> _Brano di lettura_:
......

Una nuova chiave di lettura del cambiamento climatico arriva dagli oceani. Non si tratta solo di correnti su larga scala o di aumento delle temperature globali, ma di un fenomeno più dinamico e finora sottovalutato: l’intensificarsi dei vortici oceanici. A rivelarlo è uno studio guidato dall’Università di Miami e pubblicato sulla rivista Nature Climate Change, che apre scenari nuovi sulla comprensione degli equilibri climatici globali.
Il ruolo nascosto dei vortici
I vortici oceanici sono correnti rotanti che si staccano dai grandi flussi principali. Sebbene siano fenomeni relativamente piccoli rispetto alle grandi correnti, il loro impatto può essere enorme: redistribuiscono calore, salinità e nutrienti, influenzando profondamente gli ecosistemi marini e costieri. Secondo la ricerca, è proprio l’aumento dell’attività vorticosa a contribuire all’intensificazione degli eventi climatici estremi, soprattutto nelle aree costiere. Questi sistemi agiscono come veri e propri “mescolatori” naturali, modificando la struttura termica degli oceani.

......

> _Elenco dati_:

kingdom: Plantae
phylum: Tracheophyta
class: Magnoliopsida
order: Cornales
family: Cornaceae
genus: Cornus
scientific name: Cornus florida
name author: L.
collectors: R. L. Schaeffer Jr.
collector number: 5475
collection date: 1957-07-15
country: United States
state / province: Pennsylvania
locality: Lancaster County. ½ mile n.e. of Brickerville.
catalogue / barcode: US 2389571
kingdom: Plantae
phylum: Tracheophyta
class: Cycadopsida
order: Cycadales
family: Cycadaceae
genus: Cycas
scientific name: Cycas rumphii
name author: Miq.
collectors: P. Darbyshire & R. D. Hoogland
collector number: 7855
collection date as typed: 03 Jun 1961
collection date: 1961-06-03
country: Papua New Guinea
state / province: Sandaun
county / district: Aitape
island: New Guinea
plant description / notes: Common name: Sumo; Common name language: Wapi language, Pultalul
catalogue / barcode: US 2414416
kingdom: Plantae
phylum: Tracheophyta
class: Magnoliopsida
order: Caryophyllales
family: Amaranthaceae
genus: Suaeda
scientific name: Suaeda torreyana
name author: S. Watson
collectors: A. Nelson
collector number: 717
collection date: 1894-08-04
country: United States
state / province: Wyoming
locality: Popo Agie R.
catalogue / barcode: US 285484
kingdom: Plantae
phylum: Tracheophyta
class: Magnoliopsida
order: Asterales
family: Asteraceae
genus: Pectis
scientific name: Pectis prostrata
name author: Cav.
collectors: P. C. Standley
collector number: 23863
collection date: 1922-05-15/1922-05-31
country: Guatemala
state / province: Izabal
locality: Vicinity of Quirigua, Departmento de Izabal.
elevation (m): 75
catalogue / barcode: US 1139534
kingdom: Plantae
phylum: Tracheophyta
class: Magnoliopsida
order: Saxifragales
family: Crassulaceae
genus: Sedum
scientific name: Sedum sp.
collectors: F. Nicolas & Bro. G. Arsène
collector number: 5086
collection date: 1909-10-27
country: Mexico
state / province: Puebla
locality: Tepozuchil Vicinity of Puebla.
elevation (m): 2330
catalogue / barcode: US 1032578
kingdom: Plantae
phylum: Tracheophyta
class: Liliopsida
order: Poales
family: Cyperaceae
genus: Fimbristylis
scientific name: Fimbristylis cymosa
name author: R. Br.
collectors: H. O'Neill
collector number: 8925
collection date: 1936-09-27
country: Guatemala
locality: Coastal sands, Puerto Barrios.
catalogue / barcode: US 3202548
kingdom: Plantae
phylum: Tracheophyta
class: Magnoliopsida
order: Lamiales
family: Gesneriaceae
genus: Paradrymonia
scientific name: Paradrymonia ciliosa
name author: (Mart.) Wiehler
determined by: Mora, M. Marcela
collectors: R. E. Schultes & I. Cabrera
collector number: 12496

......

> _Compito 1_:
Rispondi a queste domande sul brano dedicato ai vortici oceanici:
(a) Quale università ha guidato lo studio?
(b) Su quale rivista è stato pubblicato lo studio?
(c) Che cosa redistribuiscono i vortici oceanici?
> _Compito 2_:
Riassumi in due frasi il brano sui vortici oceanici.
> _Compito 3_:
Scrivi il seguito del brano sui vortici oceanici, partendo dopo la sua ultima frase.
L'elenco non ha alcun rapporto con il brano.

> _Risposta 1_:
(a) L'Università di Miami.
(b) Su Nature Climate Change.
(c) Calore, salinità e nutrienti.

> _Risposta 2_:
Uno studio guidato dall'Università di Miami e pubblicato su Nature Climate Change indica l'intensificarsi dei vortici oceanici come un fenomeno finora sottovalutato del cambiamento climatico. Queste correnti rotanti redistribuiscono calore, salinità e nutrienti e modificano la struttura termica degli oceani, e secondo la ricerca il loro aumento contribuisce agli eventi climatici estremi, soprattutto nelle aree costiere.

> _Risposta 3_:
La Corrente di Agulhas sotto osservazione
Al centro dello studio c’è la Corrente di Agulhas, una delle correnti più potenti del pianeta che scorre lungo la costa sud-orientale dell’Africa. Qui, un team internazionale guidato dalla professoressa Lisa Beal ha raccolto dati ad altissima risoluzione per oltre 2 anni, utilizzando boe in grado di misurare velocità, temperatura e salinità a diverse profondità. Questa mole di dati ha alimentato oltre un decennio di ricerche, permettendo agli scienziati di osservare come piccoli vortici – alcuni di appena 10 chilometri di diametro – e grandi meandri stiano modificando profondamente la dinamica della corrente.
Un oceano “a strati”
Uno dei risultati più sorprendenti riguarda la struttura verticale delle acque. I vortici favoriscono un rapido riscaldamento superficiale, mentre contemporaneamente mantengono fredde le acque più profonde attraverso la risalita di masse d’acqua ricche di nutrienti. Questo crea una sorta di “tratificazione”: acque calde in superficie e fredde in profondità. Un equilibrio instabile che aiuta a spiegare un apparente paradosso osservato negli ultimi decenni: mentre la superficie dell’oceano si riscalda rapidamente – fino a 3 o 4 volte più della media globale – il trasferimento complessivo di calore verso latitudini più alte sembra diminuire.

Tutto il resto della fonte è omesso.